Protests continue daily in America, despite threats from Donald Trump to use the American military against American citizens on American soil.
Protests have also continued in the UK, including citizens pulling down a statue in Bristol of slave trader Edward Colston, before pushing it down to the harbour and dumping it in.
For what it’s worth, the statue has now been removed from the harbour and will be placed in a museum, keeping the messages protestors sprayed on the statue intact.
This statue discourse has led to the most upfront, and long overdue, discussion I’ve witnessed about the UK – and yes, that does include Scotland– and the part we played in the slave trade.
The UK’s ties to the slave trade are far-reaching and all around us.
From the statue of
Edward Colson in Bristol to far closer to home.
I was asked my opinion on Renfrewshire’s part in this by journalists over the last few days, and frankly, it seems to me that now is the perfect time to have a reckoning with our history.
To ensure that we teach it accurately, diversely and whilst attempting not to honour and celebrate those who built their wealth through the kidnap, buying and selling of human beings.
I was asked only today about the recent vandalism of a statue at UWS in Paisley.
I was asked whether it should be removed due to its links with the slave trade.
It is not for me to decide whether statues should be removed or not.
As a white person it is not my place to take charge of this conversation.
Last year, Glasgow City council launched a major academic study into the city’s colonial history and links to transatlantic slavery.
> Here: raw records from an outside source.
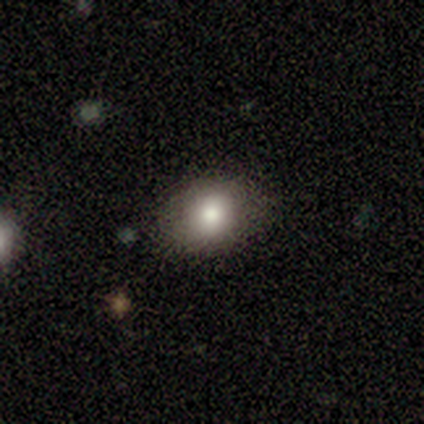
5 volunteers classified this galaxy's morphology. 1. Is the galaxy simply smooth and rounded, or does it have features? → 60% smooth, 20% featured or disk, 20% star or artifact.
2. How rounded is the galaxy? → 67% in between, 33% round, 0% cigar-shaped.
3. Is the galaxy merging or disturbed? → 75% none, 25% minor disturbance, 0% major disturbance, 0% merger.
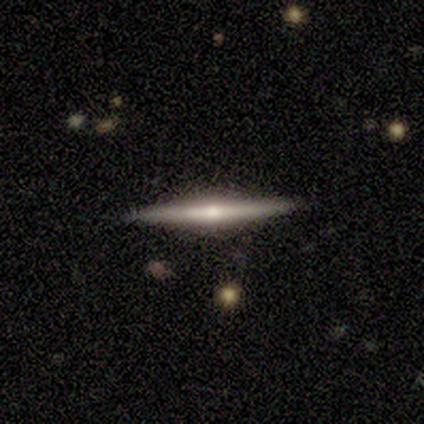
featured or disk 83%, smooth 17%, star or artifact 0%. Down the decision tree: edge-on disk — yes (100%); edge-on bulge — rounded (80%); merging — none (92%).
Perhaps Renfrewshire Council and UWS could collaborate to see if it would be possible for a similar study to be conducted here in Renfrewshire.
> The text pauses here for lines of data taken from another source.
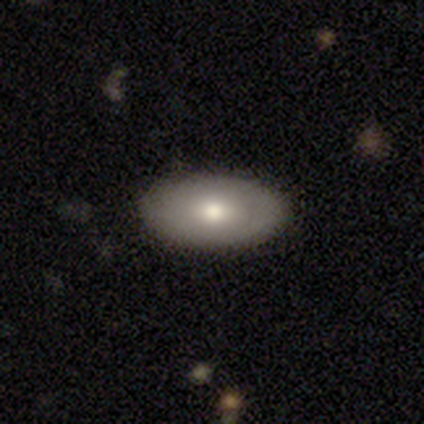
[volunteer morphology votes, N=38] Smooth or featured?
  - smooth: 66% *
  - featured or disk: 32%
  - star or artifact: 3%
How rounded?
  - in between: 92% *
  - round: 4%
  - cigar-shaped: 4%
Merging?
  - none: 89% *
  - minor disturbance: 11%
  - major disturbance: 0%
  - merger: 0%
Other voices that have been silenced too long have much more authority on the matter than I ever could.
So, what I will be doing, and what I think all white people should be doing as we move forward, is listening to the voices of people of colour.
Not simply hearing what is being said, but truly listening.
If you are speaking and saying anything other than, ‘Black Lives Matter’ then you aren’t doing it correctly.